→ **Okuma metni**:
------

Abaküs Yazılım
9. Hukuk Dairesi
Esas No: 2009/42475
Karar No: 2012/4498
Karar Tarihi: 20.02.2012

Yargıtay 9. Hukuk Dairesi 2009/42475 Esas 2012/4498 Karar Sayılı İlamı

9. Hukuk Dairesi         2009/42475 E.  ,  2012/4498 K.

    "İçtihat Metni"

    MAHKEMESİ :İş Mahkemesi

    DAVA :Davacı, kıdem ve ihbar tazminatı, yıllık izin, ikramiye, ücret alacaklarının ödetilmesine karar verilmesini istemiştir.
    Yerel mahkeme, isteği kısmen hüküm altına almıştır.
    Hüküm süresi içinde davalı avukatı tarafından temyiz edilmiş olmakla, dava dosyası için Tetkik Hakimi ... tarafından düzenlenen rapor dinlendikten sonra dosya incelendi, gereği konuşulup düşünüldü:
    Y A R G I T A Y K A R A R I
    A) Davacı İsteminin Özeti:
    Davacı işçi kıdem, ihbar. kötüniyet tazminatı ve bir kısım işçilik alacak isteklerinde bulunmuştur.
    B) Davalı Cevabının Özeti:
    Davalı işveren davanın reddini savunmuştur.

------

→ **Kaynak kayıtlar**:

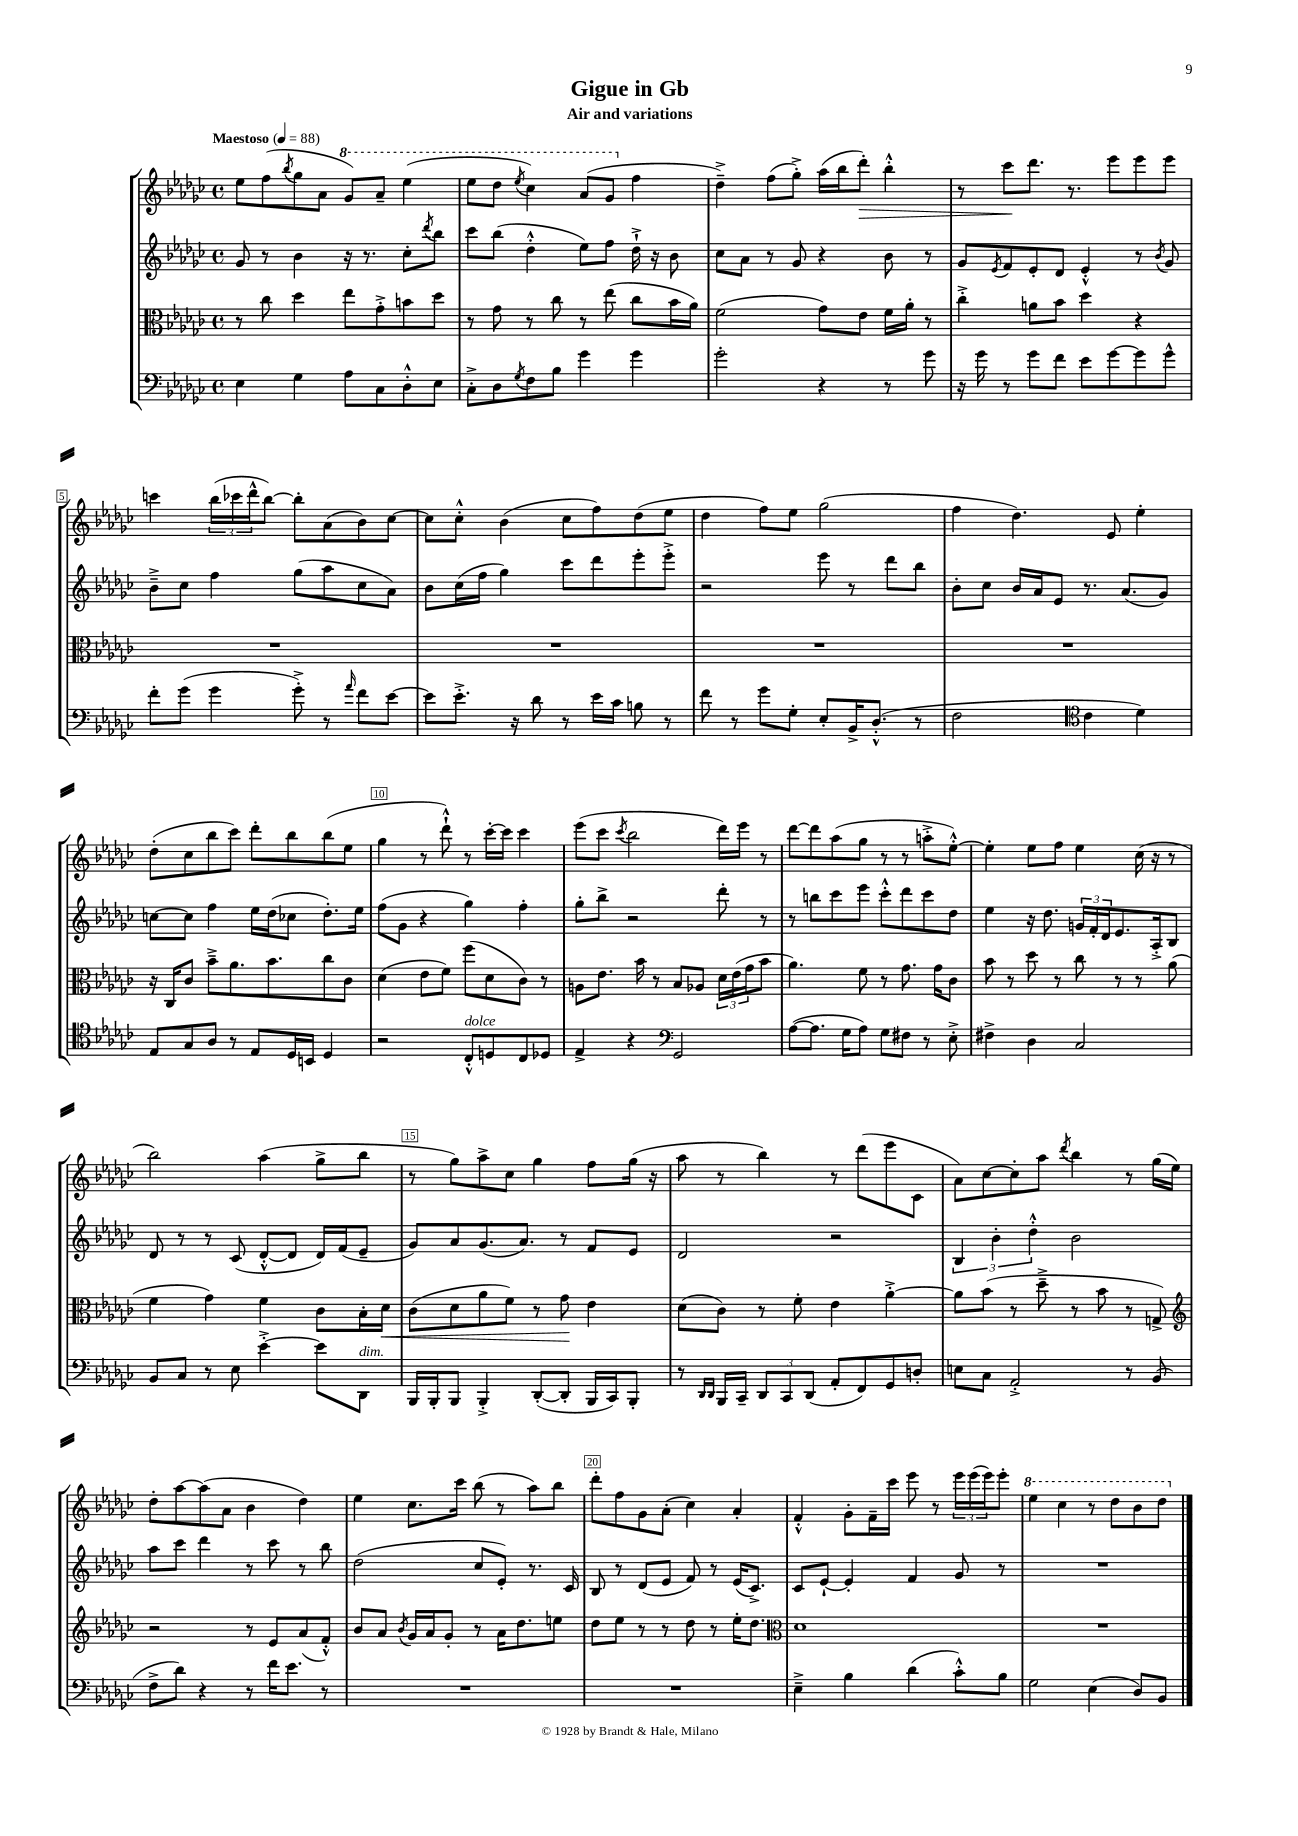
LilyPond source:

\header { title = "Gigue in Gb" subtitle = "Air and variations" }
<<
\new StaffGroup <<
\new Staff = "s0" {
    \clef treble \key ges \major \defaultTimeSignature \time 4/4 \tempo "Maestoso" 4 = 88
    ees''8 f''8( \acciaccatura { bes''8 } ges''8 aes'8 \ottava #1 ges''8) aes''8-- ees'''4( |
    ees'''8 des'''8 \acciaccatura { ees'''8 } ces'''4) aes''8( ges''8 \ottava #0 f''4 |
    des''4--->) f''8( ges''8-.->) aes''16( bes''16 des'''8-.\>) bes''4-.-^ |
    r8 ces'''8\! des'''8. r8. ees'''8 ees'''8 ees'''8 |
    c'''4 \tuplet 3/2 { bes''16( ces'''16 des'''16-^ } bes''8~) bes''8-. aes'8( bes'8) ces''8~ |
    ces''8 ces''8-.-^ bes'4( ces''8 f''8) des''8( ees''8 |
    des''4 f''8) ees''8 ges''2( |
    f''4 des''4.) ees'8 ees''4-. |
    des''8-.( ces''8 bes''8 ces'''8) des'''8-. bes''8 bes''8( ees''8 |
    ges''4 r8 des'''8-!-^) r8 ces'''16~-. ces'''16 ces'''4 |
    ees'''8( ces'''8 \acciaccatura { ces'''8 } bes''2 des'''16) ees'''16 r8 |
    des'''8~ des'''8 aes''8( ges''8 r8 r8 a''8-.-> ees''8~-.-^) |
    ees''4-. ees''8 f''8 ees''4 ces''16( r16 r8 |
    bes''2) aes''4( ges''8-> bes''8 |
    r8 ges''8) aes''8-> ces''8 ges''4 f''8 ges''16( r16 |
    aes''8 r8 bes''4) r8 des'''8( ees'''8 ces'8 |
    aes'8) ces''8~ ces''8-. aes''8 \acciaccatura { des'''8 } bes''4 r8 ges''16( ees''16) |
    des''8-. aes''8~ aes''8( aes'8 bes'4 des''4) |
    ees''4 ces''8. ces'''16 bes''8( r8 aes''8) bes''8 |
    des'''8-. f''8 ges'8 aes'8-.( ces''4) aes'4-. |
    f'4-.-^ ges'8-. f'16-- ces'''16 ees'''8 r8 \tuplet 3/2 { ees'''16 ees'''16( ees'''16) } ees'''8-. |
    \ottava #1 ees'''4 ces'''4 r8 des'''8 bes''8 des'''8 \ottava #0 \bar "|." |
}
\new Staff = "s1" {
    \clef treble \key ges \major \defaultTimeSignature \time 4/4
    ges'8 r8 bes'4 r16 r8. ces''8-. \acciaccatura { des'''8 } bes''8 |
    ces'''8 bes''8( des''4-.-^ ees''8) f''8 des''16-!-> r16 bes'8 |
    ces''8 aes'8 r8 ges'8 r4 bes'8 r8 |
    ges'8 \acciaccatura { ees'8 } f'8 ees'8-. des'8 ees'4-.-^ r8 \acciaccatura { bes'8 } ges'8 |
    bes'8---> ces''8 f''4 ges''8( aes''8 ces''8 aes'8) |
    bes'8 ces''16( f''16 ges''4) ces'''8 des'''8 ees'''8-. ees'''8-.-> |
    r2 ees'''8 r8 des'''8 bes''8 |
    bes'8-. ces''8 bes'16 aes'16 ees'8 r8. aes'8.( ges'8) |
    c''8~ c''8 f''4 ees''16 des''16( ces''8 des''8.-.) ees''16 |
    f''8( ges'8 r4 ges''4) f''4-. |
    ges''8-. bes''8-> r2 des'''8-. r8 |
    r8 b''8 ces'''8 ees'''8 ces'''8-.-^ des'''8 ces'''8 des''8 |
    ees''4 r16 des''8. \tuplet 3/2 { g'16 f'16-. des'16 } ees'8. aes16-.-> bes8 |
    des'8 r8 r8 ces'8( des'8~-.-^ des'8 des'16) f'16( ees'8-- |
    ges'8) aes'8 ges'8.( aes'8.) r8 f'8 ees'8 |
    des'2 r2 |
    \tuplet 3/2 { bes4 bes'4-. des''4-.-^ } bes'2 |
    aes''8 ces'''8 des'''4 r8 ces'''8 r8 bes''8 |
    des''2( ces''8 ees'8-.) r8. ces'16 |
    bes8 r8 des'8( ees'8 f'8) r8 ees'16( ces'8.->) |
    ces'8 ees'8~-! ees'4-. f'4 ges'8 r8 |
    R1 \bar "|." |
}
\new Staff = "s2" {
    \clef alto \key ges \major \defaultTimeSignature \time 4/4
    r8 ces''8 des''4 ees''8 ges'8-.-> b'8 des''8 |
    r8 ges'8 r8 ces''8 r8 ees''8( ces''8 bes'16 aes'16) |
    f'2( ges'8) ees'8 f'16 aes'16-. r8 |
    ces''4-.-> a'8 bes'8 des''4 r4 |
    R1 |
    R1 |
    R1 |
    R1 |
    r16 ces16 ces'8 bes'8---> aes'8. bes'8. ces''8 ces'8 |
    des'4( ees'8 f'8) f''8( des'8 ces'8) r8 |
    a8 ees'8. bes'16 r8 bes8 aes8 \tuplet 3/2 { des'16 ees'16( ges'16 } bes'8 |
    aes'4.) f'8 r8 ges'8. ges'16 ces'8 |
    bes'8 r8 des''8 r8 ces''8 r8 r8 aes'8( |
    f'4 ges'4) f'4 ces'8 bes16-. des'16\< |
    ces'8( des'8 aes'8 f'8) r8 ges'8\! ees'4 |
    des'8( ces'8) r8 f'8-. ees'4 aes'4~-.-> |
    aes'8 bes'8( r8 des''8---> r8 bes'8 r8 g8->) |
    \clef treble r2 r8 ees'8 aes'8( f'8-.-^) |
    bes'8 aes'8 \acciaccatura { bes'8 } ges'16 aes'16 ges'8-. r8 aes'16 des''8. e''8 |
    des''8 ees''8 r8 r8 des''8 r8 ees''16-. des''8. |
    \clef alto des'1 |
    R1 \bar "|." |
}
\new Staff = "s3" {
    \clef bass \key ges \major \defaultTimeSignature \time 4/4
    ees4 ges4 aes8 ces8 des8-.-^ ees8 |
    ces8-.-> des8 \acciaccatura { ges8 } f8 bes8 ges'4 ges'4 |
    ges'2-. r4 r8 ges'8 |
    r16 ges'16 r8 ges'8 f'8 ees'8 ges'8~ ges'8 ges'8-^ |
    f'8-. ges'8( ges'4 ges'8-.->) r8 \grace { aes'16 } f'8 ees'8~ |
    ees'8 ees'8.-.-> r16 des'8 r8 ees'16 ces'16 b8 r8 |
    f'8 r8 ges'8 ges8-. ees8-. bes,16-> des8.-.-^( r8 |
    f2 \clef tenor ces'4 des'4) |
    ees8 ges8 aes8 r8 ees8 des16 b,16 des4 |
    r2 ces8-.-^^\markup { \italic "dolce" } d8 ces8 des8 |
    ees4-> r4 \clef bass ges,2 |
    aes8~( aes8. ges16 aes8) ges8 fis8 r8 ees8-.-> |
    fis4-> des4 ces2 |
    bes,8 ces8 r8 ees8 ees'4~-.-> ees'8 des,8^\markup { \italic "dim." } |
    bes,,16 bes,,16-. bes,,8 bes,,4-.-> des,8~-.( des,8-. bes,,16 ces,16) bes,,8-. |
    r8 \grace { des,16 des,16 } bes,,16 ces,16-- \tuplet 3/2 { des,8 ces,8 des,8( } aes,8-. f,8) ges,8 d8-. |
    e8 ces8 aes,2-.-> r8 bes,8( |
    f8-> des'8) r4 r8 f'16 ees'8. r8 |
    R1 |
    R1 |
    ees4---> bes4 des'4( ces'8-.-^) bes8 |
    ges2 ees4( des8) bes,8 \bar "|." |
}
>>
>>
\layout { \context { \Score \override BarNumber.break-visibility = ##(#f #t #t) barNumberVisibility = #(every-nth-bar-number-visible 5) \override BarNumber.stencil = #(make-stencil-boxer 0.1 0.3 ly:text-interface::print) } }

------

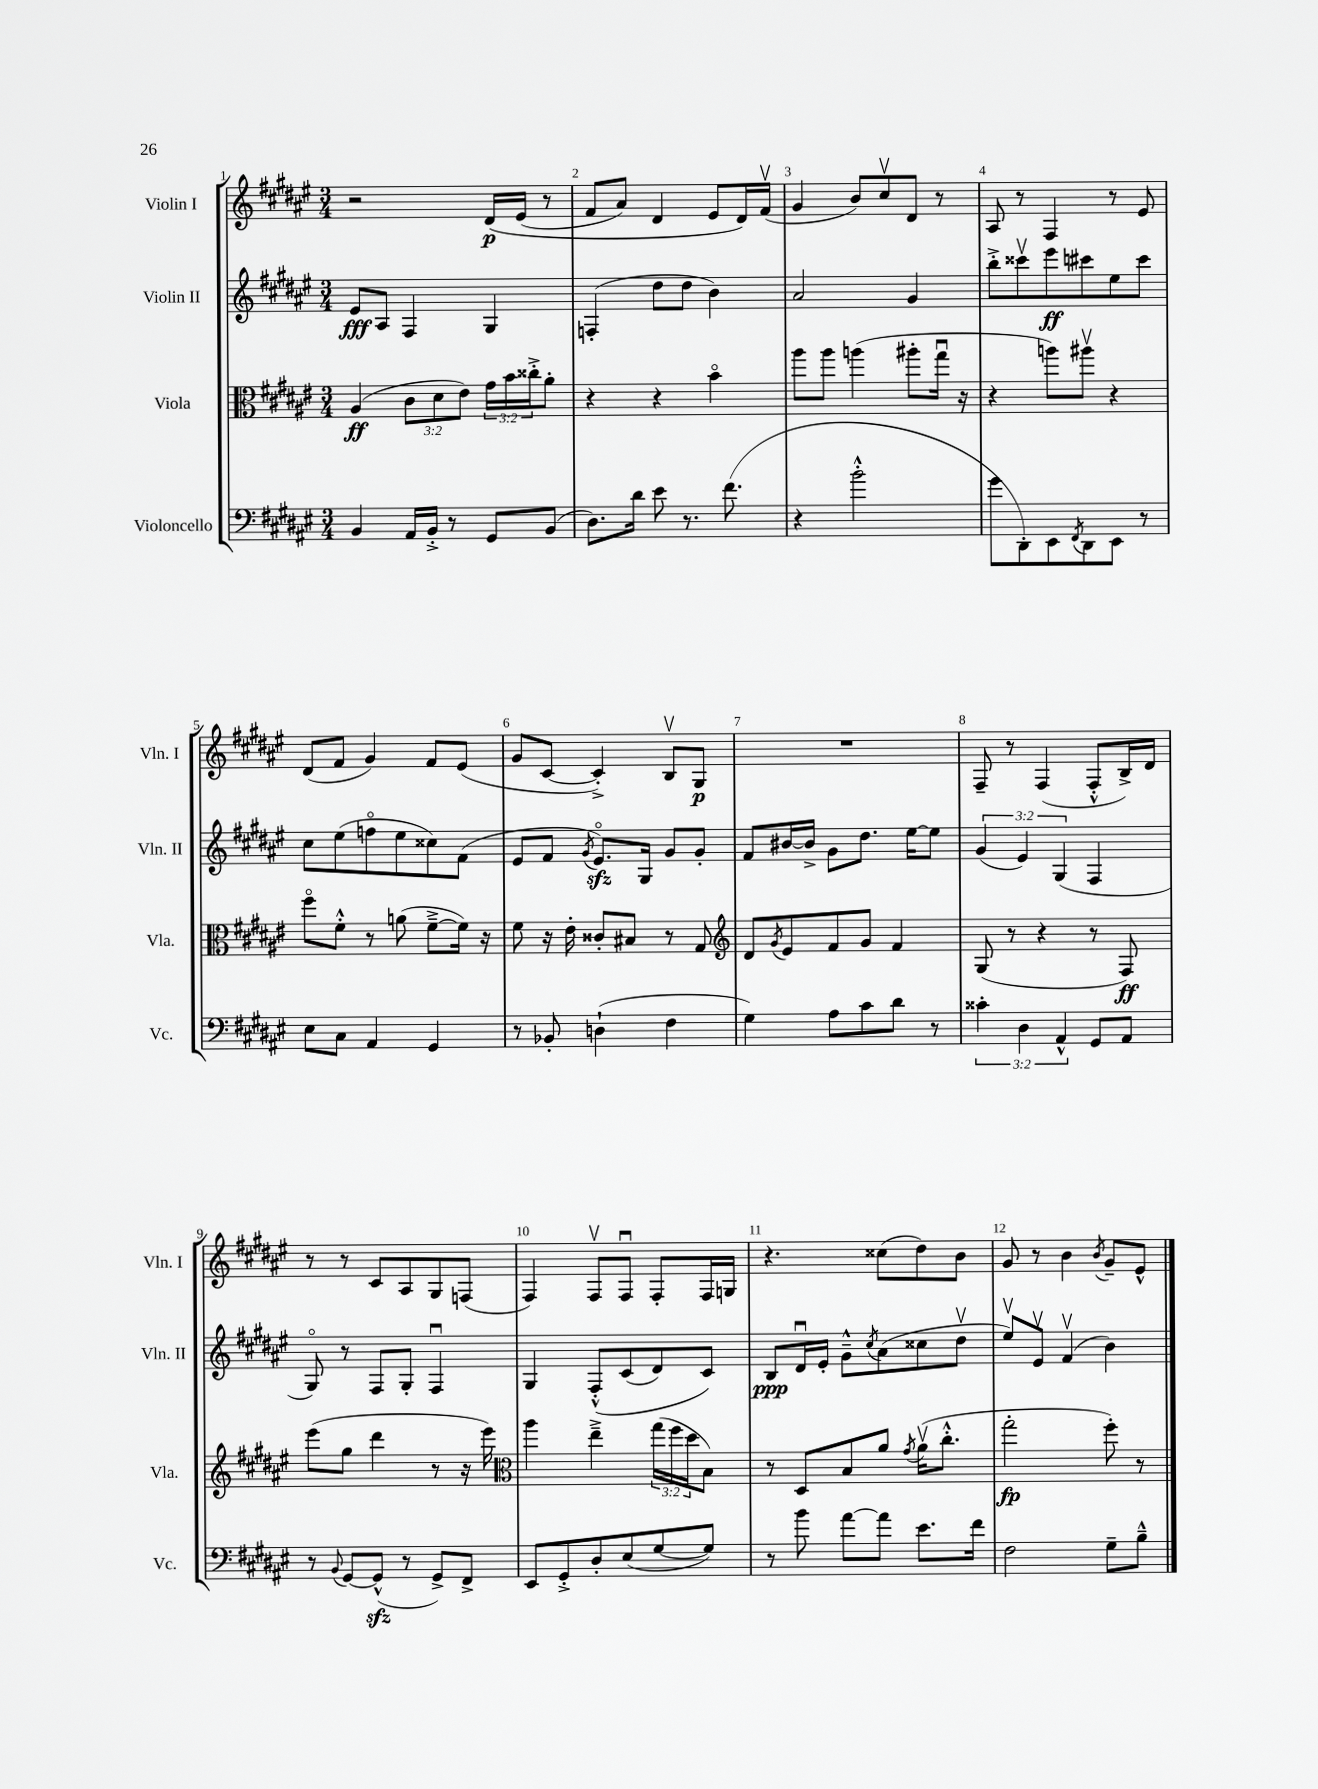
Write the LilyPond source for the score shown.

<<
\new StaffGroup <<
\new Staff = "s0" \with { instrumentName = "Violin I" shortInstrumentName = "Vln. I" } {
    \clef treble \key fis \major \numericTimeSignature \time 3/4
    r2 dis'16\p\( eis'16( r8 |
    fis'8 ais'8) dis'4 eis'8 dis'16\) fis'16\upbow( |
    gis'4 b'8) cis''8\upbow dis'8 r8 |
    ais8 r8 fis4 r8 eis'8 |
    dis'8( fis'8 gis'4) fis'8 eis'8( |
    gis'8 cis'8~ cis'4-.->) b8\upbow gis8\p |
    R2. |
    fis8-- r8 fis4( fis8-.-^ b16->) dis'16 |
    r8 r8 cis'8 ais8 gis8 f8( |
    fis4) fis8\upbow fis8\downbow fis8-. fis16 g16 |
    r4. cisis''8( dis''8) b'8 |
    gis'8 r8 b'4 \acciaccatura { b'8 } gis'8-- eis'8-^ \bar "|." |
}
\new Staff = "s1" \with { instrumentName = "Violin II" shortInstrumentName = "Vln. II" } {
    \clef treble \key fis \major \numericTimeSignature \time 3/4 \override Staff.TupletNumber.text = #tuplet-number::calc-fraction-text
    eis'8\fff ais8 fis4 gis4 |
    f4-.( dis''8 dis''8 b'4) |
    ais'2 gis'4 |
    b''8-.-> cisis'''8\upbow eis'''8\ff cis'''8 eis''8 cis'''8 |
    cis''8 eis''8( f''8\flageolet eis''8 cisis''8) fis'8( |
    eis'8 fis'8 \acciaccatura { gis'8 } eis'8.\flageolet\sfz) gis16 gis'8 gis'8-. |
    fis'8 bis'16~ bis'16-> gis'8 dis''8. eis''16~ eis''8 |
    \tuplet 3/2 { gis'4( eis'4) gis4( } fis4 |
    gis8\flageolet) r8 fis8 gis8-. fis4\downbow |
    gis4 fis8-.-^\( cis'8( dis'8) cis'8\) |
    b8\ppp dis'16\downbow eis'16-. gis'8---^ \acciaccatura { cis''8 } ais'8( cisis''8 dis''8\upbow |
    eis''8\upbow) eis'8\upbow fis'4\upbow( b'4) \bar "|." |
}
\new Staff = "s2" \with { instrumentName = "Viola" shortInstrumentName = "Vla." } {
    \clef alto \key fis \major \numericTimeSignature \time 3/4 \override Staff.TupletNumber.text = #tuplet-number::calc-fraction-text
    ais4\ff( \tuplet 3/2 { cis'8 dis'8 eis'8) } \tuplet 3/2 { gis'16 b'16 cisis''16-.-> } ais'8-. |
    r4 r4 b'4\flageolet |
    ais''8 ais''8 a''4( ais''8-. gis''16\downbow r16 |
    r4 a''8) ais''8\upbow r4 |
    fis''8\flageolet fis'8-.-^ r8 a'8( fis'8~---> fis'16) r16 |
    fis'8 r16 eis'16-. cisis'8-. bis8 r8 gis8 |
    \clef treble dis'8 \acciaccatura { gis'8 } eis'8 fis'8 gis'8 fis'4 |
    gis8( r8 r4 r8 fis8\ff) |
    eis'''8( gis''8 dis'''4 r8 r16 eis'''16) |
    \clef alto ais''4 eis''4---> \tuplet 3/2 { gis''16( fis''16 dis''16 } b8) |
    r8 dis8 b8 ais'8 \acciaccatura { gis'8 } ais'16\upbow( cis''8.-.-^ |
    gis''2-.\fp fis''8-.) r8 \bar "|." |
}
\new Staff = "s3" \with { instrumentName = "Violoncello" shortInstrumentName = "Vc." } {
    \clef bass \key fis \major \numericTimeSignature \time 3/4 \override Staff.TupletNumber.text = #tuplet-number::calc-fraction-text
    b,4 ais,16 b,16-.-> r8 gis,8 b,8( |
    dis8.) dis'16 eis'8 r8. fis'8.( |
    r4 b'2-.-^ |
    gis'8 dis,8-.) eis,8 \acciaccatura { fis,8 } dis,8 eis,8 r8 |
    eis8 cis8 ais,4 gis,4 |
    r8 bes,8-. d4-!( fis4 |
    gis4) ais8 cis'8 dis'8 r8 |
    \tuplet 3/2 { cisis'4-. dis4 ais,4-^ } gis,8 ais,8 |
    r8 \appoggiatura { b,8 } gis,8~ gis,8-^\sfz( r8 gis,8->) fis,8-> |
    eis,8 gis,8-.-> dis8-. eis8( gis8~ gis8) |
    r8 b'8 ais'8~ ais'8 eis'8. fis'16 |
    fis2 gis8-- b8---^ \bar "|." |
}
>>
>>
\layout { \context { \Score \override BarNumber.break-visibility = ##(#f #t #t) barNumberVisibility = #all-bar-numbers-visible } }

------

→ **Alıştırmalar**:
#1 Karar metnine göre davalı işveren ne savunmuştur?
#2 Kayıtlarda "visible" kelimesinin geçtiği bütün satırları göster. Büyük ve küçük harf ayrımına dikkat et.

→ **Cevap anahtarı**:
#1 Davanın reddini savunmuştur.

#2
\layout { \context { \Score \override BarNumber.break-visibility = ##(#f #t #t) barNumberVisibility = #(every-nth-bar-number-visible 5) \override BarNumber.stencil = #(make-stencil-boxer 0.1 0.3 ly:text-interface::print) } }
\layout { \context { \Score \override BarNumber.break-visibility = ##(#f #t #t) barNumberVisibility = #all-bar-numbers-visible } }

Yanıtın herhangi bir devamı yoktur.